Stored data

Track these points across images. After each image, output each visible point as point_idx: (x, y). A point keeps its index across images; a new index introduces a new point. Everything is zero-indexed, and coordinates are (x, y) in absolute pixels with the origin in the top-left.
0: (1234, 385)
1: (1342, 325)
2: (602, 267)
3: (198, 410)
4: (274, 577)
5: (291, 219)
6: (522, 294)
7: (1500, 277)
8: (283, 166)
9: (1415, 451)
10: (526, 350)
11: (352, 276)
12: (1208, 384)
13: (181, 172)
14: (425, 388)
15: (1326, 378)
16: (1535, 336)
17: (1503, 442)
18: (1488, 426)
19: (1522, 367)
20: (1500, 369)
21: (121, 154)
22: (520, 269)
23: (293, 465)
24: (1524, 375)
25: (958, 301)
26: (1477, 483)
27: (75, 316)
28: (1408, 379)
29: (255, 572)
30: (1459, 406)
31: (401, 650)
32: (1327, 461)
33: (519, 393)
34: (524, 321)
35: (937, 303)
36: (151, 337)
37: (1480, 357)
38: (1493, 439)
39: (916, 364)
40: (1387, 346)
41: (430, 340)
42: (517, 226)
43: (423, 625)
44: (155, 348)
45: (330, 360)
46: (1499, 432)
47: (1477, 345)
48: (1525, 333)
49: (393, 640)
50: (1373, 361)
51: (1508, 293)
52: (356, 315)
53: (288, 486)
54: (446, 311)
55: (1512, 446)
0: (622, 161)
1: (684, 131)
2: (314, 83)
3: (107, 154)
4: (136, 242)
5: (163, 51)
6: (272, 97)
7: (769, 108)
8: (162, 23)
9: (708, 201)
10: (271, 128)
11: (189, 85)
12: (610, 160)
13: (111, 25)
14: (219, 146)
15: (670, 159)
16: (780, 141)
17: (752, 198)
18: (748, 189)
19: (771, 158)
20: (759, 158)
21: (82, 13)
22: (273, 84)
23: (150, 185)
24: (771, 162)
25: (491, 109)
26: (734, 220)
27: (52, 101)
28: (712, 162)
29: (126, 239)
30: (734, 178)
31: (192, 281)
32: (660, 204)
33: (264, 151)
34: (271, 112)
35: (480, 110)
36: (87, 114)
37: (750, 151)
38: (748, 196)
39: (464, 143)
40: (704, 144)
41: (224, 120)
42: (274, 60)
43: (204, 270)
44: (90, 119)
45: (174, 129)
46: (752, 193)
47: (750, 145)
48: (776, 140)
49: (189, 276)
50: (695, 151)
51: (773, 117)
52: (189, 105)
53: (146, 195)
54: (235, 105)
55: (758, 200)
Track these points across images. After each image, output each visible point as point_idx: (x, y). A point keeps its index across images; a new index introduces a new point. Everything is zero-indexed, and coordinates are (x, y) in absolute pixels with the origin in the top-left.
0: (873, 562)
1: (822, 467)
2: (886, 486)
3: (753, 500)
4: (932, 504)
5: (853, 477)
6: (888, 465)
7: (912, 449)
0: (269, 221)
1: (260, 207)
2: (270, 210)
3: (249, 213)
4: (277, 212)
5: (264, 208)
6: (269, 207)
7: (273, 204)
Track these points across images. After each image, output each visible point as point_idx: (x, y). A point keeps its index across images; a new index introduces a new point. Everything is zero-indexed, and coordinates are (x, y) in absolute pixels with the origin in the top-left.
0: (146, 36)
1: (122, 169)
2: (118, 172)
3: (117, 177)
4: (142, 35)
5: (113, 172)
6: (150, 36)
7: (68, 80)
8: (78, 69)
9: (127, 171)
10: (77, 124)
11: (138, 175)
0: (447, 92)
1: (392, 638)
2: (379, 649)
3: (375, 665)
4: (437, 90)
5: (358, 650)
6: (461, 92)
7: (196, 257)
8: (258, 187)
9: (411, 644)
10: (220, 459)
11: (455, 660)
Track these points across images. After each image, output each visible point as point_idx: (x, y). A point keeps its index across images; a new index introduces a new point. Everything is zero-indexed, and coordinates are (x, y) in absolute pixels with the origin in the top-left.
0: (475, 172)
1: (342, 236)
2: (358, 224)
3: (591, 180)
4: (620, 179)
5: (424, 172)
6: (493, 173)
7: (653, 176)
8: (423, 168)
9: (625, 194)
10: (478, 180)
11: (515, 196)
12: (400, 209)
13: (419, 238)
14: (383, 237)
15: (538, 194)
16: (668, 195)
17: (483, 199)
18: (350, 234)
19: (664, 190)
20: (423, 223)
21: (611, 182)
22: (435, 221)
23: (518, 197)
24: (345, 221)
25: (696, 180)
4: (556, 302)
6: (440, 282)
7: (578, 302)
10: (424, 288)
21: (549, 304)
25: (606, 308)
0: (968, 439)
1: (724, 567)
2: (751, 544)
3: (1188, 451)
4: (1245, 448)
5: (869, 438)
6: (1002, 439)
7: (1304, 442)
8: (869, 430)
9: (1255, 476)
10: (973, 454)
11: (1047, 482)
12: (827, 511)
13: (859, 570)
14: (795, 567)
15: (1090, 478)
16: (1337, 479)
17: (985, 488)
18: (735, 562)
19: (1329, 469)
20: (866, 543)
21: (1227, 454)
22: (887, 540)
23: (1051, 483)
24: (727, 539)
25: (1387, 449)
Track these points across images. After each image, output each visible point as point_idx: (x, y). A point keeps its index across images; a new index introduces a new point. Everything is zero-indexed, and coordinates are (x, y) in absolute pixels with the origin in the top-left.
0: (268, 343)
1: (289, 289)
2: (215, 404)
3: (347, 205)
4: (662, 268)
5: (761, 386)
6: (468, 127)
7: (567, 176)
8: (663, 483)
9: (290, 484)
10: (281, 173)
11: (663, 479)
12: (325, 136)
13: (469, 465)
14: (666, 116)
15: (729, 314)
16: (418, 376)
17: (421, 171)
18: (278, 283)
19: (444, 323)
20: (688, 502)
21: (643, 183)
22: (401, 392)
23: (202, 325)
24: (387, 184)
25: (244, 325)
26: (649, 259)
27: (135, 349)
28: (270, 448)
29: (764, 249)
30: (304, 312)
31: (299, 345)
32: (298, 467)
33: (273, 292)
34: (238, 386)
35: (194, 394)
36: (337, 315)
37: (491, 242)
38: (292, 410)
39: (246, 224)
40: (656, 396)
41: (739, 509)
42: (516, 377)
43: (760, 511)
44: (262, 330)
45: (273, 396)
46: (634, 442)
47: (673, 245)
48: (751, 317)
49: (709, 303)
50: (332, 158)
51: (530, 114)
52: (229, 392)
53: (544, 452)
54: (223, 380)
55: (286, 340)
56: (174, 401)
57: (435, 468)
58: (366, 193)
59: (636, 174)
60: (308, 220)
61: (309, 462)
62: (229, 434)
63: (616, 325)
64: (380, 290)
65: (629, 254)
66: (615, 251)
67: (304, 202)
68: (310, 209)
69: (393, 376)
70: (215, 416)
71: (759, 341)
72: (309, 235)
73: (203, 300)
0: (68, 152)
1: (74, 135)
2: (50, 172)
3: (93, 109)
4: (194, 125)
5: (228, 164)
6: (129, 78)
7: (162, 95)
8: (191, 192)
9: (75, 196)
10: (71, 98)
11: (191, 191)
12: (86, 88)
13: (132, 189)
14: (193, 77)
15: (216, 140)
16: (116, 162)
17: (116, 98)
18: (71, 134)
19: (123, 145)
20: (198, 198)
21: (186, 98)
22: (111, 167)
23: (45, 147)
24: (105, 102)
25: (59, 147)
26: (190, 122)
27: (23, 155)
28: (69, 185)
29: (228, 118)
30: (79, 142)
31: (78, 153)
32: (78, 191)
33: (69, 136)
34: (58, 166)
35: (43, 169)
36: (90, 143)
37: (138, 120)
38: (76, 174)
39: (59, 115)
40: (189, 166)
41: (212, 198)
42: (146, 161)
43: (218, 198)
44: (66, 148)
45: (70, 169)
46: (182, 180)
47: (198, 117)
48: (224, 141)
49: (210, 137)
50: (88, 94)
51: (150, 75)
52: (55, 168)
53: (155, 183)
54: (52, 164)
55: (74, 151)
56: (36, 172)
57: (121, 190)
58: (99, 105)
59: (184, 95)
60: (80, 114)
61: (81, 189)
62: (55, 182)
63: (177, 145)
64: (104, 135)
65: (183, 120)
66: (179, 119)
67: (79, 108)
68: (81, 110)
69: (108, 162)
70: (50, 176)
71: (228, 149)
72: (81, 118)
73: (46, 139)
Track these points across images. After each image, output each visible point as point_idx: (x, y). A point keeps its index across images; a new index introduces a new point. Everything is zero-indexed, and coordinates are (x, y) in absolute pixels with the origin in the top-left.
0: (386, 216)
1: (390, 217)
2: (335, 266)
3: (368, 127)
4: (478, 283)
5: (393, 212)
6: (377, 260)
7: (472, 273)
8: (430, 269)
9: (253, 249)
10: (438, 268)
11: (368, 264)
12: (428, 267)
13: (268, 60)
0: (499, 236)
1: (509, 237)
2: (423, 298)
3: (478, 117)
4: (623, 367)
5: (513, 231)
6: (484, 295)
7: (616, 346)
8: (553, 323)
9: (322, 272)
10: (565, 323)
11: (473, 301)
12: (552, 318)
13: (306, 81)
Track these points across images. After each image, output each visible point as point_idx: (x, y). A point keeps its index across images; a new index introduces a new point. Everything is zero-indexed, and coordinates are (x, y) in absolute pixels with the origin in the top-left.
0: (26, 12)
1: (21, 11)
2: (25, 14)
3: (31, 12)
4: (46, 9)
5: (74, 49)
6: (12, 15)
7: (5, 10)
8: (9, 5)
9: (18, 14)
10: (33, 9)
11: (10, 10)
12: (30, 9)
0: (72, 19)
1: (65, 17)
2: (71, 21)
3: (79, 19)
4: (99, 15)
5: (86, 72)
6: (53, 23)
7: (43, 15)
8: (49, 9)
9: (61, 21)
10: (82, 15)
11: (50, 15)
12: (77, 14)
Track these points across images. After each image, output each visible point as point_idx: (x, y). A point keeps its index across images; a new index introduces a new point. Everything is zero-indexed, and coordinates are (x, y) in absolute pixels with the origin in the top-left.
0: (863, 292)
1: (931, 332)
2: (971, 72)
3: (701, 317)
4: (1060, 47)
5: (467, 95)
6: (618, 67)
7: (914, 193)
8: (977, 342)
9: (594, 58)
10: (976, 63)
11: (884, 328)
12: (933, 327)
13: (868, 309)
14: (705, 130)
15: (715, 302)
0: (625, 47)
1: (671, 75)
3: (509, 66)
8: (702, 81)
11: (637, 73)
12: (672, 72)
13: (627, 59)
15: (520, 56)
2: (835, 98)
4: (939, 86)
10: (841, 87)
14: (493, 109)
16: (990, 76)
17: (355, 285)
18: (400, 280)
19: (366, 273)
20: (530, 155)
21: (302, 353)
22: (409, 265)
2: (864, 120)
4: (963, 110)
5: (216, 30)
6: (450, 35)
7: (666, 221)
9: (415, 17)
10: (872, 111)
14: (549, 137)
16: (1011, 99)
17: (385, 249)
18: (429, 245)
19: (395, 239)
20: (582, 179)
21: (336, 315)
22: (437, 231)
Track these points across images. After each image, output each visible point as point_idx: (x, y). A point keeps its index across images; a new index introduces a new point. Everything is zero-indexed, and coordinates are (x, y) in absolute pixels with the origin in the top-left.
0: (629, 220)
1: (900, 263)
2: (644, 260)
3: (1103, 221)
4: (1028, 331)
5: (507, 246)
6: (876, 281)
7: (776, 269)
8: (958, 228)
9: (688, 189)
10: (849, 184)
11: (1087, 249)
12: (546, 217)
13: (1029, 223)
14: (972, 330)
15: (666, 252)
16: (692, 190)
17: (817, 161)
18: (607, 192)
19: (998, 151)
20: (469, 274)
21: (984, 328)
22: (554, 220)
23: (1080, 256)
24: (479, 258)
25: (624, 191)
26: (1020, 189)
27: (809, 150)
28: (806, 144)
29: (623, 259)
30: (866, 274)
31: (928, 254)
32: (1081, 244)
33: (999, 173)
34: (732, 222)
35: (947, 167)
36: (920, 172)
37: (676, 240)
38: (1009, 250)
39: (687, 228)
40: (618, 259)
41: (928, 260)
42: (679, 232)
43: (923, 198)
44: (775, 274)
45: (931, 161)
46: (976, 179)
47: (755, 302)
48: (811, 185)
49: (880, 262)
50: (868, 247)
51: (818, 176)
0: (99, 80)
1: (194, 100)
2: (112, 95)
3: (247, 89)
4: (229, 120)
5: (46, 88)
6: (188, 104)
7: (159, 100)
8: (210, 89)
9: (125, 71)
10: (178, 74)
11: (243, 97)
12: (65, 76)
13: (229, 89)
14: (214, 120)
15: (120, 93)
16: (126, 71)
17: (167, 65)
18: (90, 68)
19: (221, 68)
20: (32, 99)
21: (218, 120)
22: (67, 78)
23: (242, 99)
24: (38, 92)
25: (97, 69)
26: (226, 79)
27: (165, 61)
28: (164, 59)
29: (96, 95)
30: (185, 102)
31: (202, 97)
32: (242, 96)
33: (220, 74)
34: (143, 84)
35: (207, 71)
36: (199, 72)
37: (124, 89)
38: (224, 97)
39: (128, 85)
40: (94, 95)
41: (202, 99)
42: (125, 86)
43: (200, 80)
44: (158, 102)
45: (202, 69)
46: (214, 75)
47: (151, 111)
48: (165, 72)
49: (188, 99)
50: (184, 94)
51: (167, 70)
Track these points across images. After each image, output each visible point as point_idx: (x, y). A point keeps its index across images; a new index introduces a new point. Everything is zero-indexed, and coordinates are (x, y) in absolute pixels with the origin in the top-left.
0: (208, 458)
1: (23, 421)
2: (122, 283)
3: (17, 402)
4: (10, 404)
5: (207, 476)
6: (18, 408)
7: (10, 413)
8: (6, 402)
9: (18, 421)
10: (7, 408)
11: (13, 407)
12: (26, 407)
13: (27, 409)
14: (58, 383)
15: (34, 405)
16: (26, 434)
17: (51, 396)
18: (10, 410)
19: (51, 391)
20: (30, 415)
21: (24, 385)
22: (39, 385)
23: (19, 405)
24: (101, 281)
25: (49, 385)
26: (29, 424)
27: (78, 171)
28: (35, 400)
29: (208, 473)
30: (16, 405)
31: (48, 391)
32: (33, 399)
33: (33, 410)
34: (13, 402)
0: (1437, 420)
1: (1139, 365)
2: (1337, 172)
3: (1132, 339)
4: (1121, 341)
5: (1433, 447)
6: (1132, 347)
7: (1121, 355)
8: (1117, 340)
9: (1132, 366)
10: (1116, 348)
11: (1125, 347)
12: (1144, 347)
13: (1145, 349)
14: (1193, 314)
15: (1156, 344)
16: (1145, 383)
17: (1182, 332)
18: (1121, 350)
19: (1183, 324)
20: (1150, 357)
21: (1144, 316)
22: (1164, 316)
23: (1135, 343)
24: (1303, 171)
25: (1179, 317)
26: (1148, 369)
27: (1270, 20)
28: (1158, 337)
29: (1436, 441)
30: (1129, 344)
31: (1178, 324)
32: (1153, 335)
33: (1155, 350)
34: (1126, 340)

### PROBLEM
Your task for the entries above: copy exactly the span starting with the line with "10: (526, 350)" and going on through the line with "54: (446, 311)", both lines included, and nothing else.

### REPLY TO THE TASK
10: (526, 350)
11: (352, 276)
12: (1208, 384)
13: (181, 172)
14: (425, 388)
15: (1326, 378)
16: (1535, 336)
17: (1503, 442)
18: (1488, 426)
19: (1522, 367)
20: (1500, 369)
21: (121, 154)
22: (520, 269)
23: (293, 465)
24: (1524, 375)
25: (958, 301)
26: (1477, 483)
27: (75, 316)
28: (1408, 379)
29: (255, 572)
30: (1459, 406)
31: (401, 650)
32: (1327, 461)
33: (519, 393)
34: (524, 321)
35: (937, 303)
36: (151, 337)
37: (1480, 357)
38: (1493, 439)
39: (916, 364)
40: (1387, 346)
41: (430, 340)
42: (517, 226)
43: (423, 625)
44: (155, 348)
45: (330, 360)
46: (1499, 432)
47: (1477, 345)
48: (1525, 333)
49: (393, 640)
50: (1373, 361)
51: (1508, 293)
52: (356, 315)
53: (288, 486)
54: (446, 311)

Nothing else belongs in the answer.